===== Data records

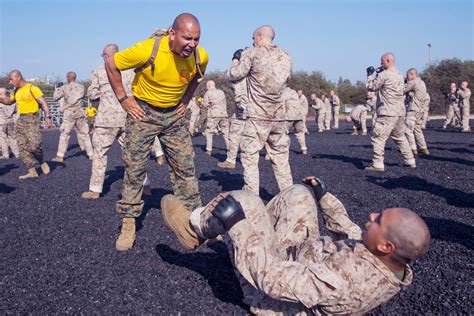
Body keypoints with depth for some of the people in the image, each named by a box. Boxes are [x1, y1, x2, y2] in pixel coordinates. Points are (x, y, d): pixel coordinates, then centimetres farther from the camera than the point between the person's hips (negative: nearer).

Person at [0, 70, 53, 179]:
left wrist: (47, 117, -23)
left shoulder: (32, 88, -9)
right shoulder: (16, 91, 15)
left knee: (34, 145, -18)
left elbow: (43, 103, -13)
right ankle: (32, 172, 4)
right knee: (22, 147, 1)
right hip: (21, 119, 8)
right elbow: (9, 101, 30)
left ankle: (42, 162, 11)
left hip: (32, 118, -8)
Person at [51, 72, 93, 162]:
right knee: (84, 134, 10)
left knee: (64, 134, 2)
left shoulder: (65, 87, -4)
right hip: (80, 113, 3)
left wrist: (57, 88, 21)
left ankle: (60, 156, 1)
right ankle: (91, 154, 10)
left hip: (69, 114, -3)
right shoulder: (82, 87, 4)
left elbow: (56, 97, 4)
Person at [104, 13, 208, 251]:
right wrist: (123, 99, -11)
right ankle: (128, 224, 8)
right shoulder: (147, 49, -26)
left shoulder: (200, 56, -13)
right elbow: (111, 65, -12)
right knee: (134, 167, -3)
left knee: (185, 167, 2)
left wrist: (185, 101, 3)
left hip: (174, 115, 3)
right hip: (144, 111, -3)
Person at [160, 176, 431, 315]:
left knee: (244, 202, -18)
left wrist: (236, 224, -33)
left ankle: (195, 228, 13)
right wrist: (324, 195, 10)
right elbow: (347, 230, 3)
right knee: (298, 193, 5)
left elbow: (273, 278, -38)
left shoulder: (348, 280, -41)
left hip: (275, 286, -8)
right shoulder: (394, 267, -15)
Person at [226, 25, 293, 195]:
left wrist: (235, 62, 17)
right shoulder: (286, 57, 10)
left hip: (257, 117, -5)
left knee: (250, 158, 0)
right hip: (279, 117, 5)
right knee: (281, 159, 15)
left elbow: (233, 76, -3)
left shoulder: (252, 54, -5)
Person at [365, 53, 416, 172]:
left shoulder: (384, 75, -11)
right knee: (400, 137, 20)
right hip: (400, 112, 8)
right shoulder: (400, 75, 14)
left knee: (378, 138, -5)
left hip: (387, 113, -8)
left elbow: (371, 87, -1)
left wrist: (370, 75, 15)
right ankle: (410, 161, 24)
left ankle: (378, 164, -9)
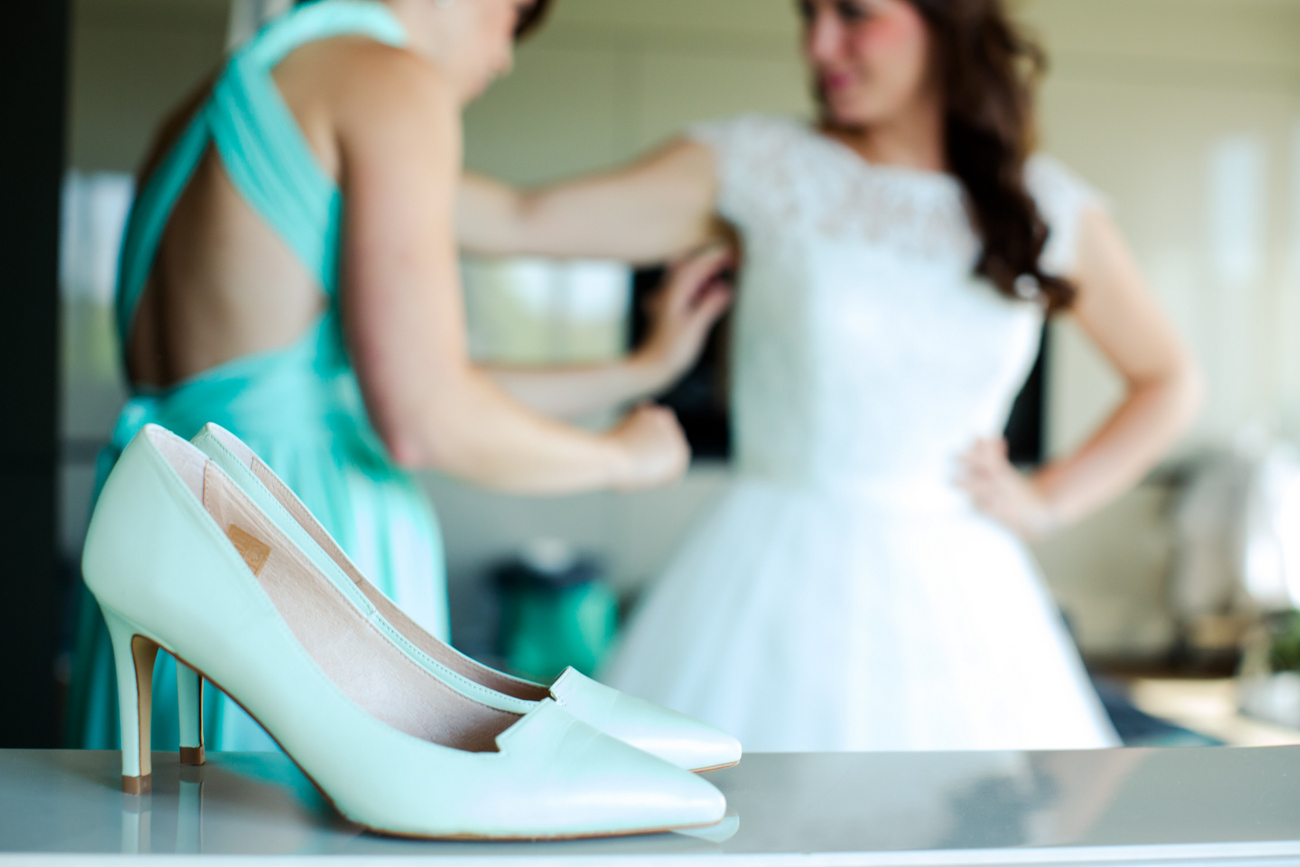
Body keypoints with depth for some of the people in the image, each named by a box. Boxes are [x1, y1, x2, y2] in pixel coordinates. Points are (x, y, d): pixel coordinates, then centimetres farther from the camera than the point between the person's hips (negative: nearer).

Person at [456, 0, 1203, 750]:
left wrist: (1046, 503, 4)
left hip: (953, 603, 2)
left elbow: (1170, 382, 15)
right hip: (777, 593, -1)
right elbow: (524, 222, -6)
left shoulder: (1050, 210, 4)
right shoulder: (762, 167, -1)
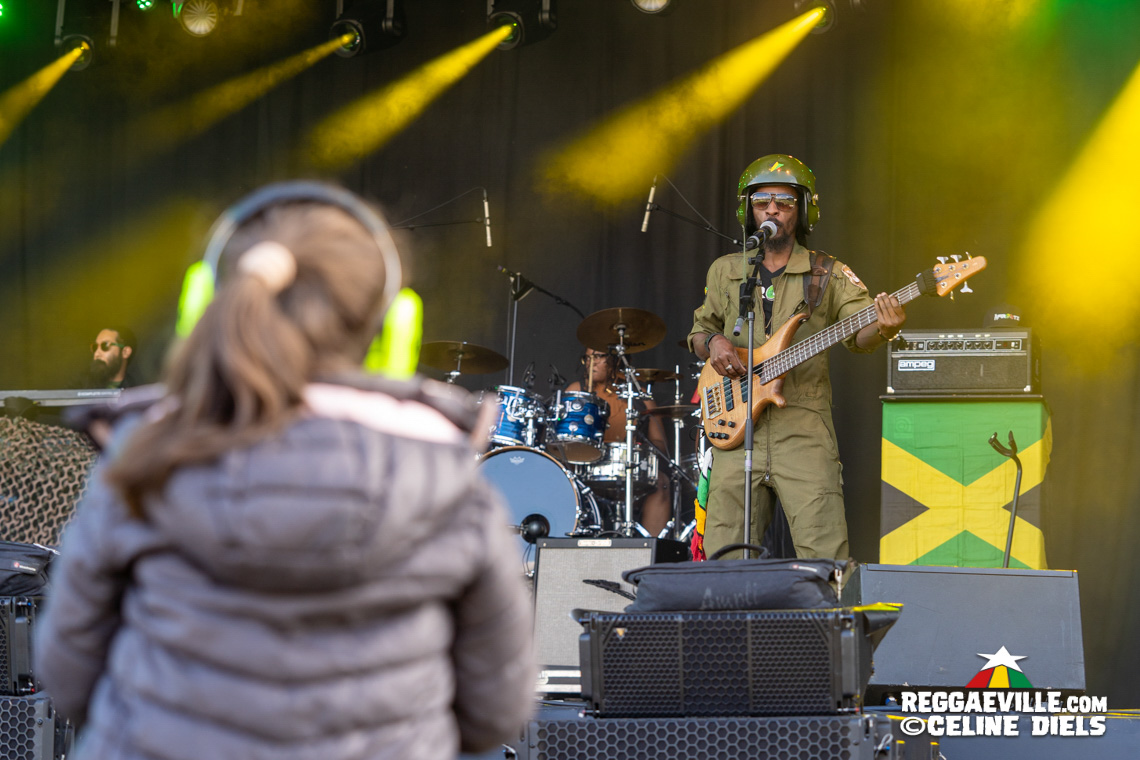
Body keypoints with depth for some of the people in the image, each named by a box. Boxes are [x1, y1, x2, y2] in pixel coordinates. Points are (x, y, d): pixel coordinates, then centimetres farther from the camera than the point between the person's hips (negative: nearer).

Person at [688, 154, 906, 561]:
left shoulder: (829, 276, 7)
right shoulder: (724, 272, 15)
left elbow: (859, 333, -6)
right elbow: (698, 329, 24)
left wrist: (882, 328, -30)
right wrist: (712, 342, 0)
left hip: (805, 437, -2)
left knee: (826, 561, -10)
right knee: (722, 564, 1)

==========

**What the task asks:** The data above must be given back verbatim, minus its images.

**Response area:**
Body keypoints with depth for some of the people in the image, each named by a box. Boxes are [x1, y1, x2, y2] in pixel coordinates. Points are (x, y, d): pixel coordinates, then centimetres farther from the camera than the point between the person's hips (negative: nearer).

Person at [0, 70, 53, 179]:
left wrist: (47, 117, -23)
left shoulder: (32, 88, -9)
right shoulder: (16, 91, 15)
left knee: (34, 145, -18)
left elbow: (43, 103, -13)
right ankle: (32, 172, 4)
right knee: (22, 147, 1)
right hip: (21, 119, 8)
right elbow: (9, 101, 30)
left ankle: (42, 162, 11)
left hip: (32, 118, -8)
Person at [51, 72, 93, 162]:
right knee: (84, 134, 10)
left knee: (64, 134, 2)
left shoulder: (65, 87, -4)
right hip: (80, 113, 3)
left wrist: (57, 88, 21)
left ankle: (60, 156, 1)
right ankle: (91, 154, 10)
left hip: (69, 114, -3)
right shoulder: (82, 87, 4)
left elbow: (56, 97, 4)
Person at [104, 13, 208, 251]:
right wrist: (123, 99, -11)
right ankle: (128, 224, 8)
right shoulder: (147, 49, -26)
left shoulder: (200, 56, -13)
right elbow: (111, 65, -12)
right knee: (134, 167, -3)
left knee: (185, 167, 2)
left wrist: (185, 101, 3)
left hip: (174, 115, 3)
right hip: (144, 111, -3)
Person at [160, 176, 431, 315]:
left knee: (244, 202, -18)
left wrist: (236, 224, -33)
left ankle: (195, 228, 13)
right wrist: (324, 195, 10)
right elbow: (347, 230, 3)
right knee: (298, 193, 5)
left elbow: (273, 278, -38)
left shoulder: (348, 280, -41)
left hip: (275, 286, -8)
right shoulder: (394, 267, -15)
Person at [226, 25, 293, 195]:
left wrist: (235, 62, 17)
right shoulder: (286, 57, 10)
left hip: (257, 117, -5)
left knee: (250, 158, 0)
right hip: (279, 117, 5)
right knee: (281, 159, 15)
left elbow: (233, 76, -3)
left shoulder: (252, 54, -5)
Person at [365, 53, 416, 172]:
left shoulder: (384, 75, -11)
right knee: (400, 137, 20)
right hip: (400, 112, 8)
right shoulder: (400, 75, 14)
left knee: (378, 138, -5)
left hip: (387, 113, -8)
left elbow: (371, 87, -1)
left wrist: (370, 75, 15)
right ankle: (410, 161, 24)
left ankle: (378, 164, -9)
Body keypoints with depth for some of the people in the image, each named by a box. Boxes are [x1, y1, x2, y2] in pixel coordinates. Points are (x, y, d): pixel coordinates, then centimetres farther from the camera than the point between the person's hips (negative: nearer).

Person at [456, 0, 1203, 750]:
left wrist: (1046, 503, 4)
left hip: (953, 603, 2)
left elbow: (1170, 382, 15)
right hip: (777, 593, -1)
right elbow: (524, 222, -6)
left shoulder: (1050, 210, 4)
right shoulder: (762, 167, -1)
Body keypoints with depth for some of the people in the image, each named by a box. Boxes are [x1, y1, x2, y2] in pixel coordinates. Points are (x, y, d): pixel coordinates, then centimetres farther from the camera than the point between the person's hips (negative: nearer).

Person at [688, 154, 906, 561]:
left shoulder: (829, 276, 7)
right shoulder: (724, 272, 15)
left elbow: (859, 333, -6)
right elbow: (698, 329, 24)
left wrist: (882, 328, -30)
right wrist: (712, 342, 0)
left hip: (805, 437, -2)
left knee: (826, 561, -10)
right knee: (722, 564, 1)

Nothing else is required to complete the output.